Application-only Call Graph Construction

Karim Ali
June 6, 2012
Since call graphs are an essential starting point for all interprocedural analyses, many tools and frameworks have been developed to generate the call graph of a given program. The majority of these tools focus on generating the call graph of the whole program (i.e., both the application and the libraries that the application depends on). A popular compromise to the excessive cost of building a call graph for the whole program is to ignore all the effects of the library code and any calls the library makes back into the application. This results in potential unsoundness in the generated call graph and therefore in any analysis that uses it. In this seminar, we present CGC, a tool that generates a sound call graph for the application part of a program without analyzing the code of the library.

Why Are Programming Languages Always in English?

Ming-Yee Iu
July 6, 2012
Currently, most of the world's programming languages are available in English only. Anyone who wants to program a real application in a mainstream programming language needs to know some English first. Even programming languages designed in non-English speaking countries such as Pascal, Python, Ruby, and Scala are only available in English. Why are all of these programming languages always in English?

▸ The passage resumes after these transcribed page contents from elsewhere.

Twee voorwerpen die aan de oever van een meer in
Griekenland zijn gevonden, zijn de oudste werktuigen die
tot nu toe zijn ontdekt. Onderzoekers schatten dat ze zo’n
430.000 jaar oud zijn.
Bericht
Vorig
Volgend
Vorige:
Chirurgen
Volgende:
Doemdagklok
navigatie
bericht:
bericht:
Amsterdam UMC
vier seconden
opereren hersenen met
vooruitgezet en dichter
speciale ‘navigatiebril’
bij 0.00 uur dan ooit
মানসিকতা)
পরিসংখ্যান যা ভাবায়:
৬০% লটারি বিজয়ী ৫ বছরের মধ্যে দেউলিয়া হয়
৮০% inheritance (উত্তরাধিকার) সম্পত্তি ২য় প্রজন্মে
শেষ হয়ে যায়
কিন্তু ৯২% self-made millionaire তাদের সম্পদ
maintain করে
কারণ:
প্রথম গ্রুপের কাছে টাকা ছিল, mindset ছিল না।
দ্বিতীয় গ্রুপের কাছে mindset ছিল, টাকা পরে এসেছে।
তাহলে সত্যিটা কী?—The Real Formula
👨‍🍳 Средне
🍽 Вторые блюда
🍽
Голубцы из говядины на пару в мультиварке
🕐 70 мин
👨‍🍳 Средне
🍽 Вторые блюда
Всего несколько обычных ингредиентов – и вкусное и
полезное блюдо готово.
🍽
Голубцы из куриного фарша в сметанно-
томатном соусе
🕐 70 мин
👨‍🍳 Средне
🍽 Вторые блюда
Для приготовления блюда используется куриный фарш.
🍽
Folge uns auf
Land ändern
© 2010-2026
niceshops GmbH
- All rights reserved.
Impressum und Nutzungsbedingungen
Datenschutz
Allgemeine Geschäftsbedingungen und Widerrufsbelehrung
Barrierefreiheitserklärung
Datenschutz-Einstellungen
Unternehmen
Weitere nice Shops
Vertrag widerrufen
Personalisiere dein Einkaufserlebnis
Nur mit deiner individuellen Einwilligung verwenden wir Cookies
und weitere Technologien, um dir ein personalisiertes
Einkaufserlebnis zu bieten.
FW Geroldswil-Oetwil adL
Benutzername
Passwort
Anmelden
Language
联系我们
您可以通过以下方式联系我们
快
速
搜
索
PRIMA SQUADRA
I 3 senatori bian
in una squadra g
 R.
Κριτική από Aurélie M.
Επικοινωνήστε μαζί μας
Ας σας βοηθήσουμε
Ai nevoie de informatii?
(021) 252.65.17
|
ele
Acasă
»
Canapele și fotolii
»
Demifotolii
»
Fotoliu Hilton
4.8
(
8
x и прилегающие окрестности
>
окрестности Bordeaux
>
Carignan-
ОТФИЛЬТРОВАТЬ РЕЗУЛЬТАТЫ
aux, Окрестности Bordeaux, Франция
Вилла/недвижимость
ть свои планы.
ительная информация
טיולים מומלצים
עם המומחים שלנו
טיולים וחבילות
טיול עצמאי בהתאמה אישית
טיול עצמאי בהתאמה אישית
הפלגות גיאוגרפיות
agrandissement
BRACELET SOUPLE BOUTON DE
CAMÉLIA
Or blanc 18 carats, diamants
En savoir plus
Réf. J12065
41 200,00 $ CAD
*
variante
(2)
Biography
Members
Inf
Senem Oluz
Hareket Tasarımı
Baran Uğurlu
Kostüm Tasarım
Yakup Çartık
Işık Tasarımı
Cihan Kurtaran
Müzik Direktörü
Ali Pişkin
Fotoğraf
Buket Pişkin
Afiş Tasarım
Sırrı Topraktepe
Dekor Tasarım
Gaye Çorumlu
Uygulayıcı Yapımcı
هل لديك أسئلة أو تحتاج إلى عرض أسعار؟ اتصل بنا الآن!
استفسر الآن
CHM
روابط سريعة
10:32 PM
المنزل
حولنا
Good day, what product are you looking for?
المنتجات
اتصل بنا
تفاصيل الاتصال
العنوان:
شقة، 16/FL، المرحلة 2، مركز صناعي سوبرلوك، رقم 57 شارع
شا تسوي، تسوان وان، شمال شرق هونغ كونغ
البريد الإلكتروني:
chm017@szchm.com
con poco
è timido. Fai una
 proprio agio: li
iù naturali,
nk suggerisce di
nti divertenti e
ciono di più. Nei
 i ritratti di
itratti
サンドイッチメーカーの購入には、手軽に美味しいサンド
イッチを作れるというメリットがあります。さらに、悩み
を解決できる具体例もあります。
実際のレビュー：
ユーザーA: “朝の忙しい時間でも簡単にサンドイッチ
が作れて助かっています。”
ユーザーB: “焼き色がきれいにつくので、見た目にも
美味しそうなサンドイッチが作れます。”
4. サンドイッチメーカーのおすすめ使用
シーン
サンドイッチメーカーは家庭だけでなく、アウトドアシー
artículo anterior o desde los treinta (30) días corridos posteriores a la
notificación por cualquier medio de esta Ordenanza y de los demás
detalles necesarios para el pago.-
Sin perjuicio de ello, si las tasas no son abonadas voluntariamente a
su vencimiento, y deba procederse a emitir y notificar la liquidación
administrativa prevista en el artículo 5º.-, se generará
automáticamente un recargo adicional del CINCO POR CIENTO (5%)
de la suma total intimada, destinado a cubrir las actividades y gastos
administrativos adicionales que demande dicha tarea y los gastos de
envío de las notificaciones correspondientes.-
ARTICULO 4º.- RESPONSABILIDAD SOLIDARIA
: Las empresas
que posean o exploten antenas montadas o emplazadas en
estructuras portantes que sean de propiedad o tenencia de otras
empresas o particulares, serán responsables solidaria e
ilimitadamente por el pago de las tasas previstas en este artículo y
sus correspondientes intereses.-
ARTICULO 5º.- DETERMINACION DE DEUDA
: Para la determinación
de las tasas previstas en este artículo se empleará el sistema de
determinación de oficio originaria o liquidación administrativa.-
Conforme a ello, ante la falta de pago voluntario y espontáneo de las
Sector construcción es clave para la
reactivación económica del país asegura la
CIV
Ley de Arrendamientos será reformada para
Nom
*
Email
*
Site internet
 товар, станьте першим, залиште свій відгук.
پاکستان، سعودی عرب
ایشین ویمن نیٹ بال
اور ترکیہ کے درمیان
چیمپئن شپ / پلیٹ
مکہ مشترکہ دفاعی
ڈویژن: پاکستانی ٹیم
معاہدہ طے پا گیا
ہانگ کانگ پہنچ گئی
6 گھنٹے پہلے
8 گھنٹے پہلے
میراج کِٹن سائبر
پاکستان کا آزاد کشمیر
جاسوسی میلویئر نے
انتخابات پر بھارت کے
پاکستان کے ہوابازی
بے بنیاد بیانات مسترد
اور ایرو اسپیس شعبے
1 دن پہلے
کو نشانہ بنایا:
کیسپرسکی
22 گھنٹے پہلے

This is an important question because the dominance of English imposes a barrier to computer use in non-English speaking countries. Whereas English children can learn to program as soon as they learn to read; German children need to learn some English first. Office workers in Japan need to learn English before they can write macros to automate their tasks, write formulas in Excel spreadsheets, or hack their own web pages. In the US, a college dropout can pick up some programming books, learn to program, and create an app start-up (or possibly a Microsoft, Facebook, Apple, or Oracle). Could a college dropout in Egypt with shaky English skills do the same? Does the US dominate the software industry because it has more talent and entrepreneurship than other countries? Or does it dominate because the game is rigged to favour English-speaking countries?

In this talk, I will propose different explanations for why programming languages are always in English. I will then talk about how I have designed a new programming language, a multilingual version of ECMAScript called Babylscript, to try to address these issues. Finally, I will discuss my experiences in trying to extend Babylscript to support the native languages of half the world's population.